Le paradoxe du patron (1/2) : relier les points

Il y a quelques années, lassé par quinze ans de salariat, balloté au gré des humeurs de tel patron ou de tel autre actionnaire, découvrant le doux plaisir du harcèlement moral et mon incompétence crasse en matière de politique et filouteries, j’ai décidé de monter ma petite entreprise. Je me suis lancé sur mon cœur de métier.

Durant ces premières années j’ai commencé mon apprentissage de patron. Je dis que je l’ai commencé, et pas achevé, car je suis encore un padawan. Le métier de patron est, comme la vie, un apprentissage permanent. Il y a les bases, comptabilité, administration, logistique, et puis le quotidien, propre à chaque histoire, à chaque rencontre : les salariés (on dit « collaborateurs » maintenant ; je trouve cette langue corporatement-correcte assez ridicule), les clients, les fournisseurs.
J’ai eu la confirmation que nous sommes un pays de papier et de formulaires, de règles étranges. J’ai pu observer de plus près de nombreuses subtilités de la gestion des « ressources humaines » quoiqu’étant bien entouré et donc assez préservé des scenari catastrophe. Chaque semaine j’apprends encore quelque chose en matière d’amortissements ou de baux 3/6/9, d’annonces légales ou de produit constaté d’avance. La liste est longue. Ca n’est pas mon vrai métier, ça n’est pas ce que je vends, mais c’est un apprentissage indispensable.

J’ai fait tout ça comme beaucoup de choses de ma vie : en y allant un peu à reculons, parfois la peur au ventre. En me cachant les yeux pour ne pas trop voir ce qui me faisait peur.

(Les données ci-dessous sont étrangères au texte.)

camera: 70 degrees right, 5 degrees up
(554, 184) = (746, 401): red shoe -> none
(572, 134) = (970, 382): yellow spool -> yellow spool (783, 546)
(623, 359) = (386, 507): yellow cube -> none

En me tordant le bide certaines nuits persuadé que jamais nous n’arriverions à boucler ces dossiers à temps, que jamais nous ne trouverions de nouveaux clients, sur le mode « jusqu’ici j’ai eu de la chance mais ça ne pourra pas durer« , persuadé que j’étais trop nul pour ça, que mon incapacité allait être mise en évidence, la supercherie démasquée. Je me suis reposé sur un associé menant sa propre société et par qui beaucoup de travail arrivait.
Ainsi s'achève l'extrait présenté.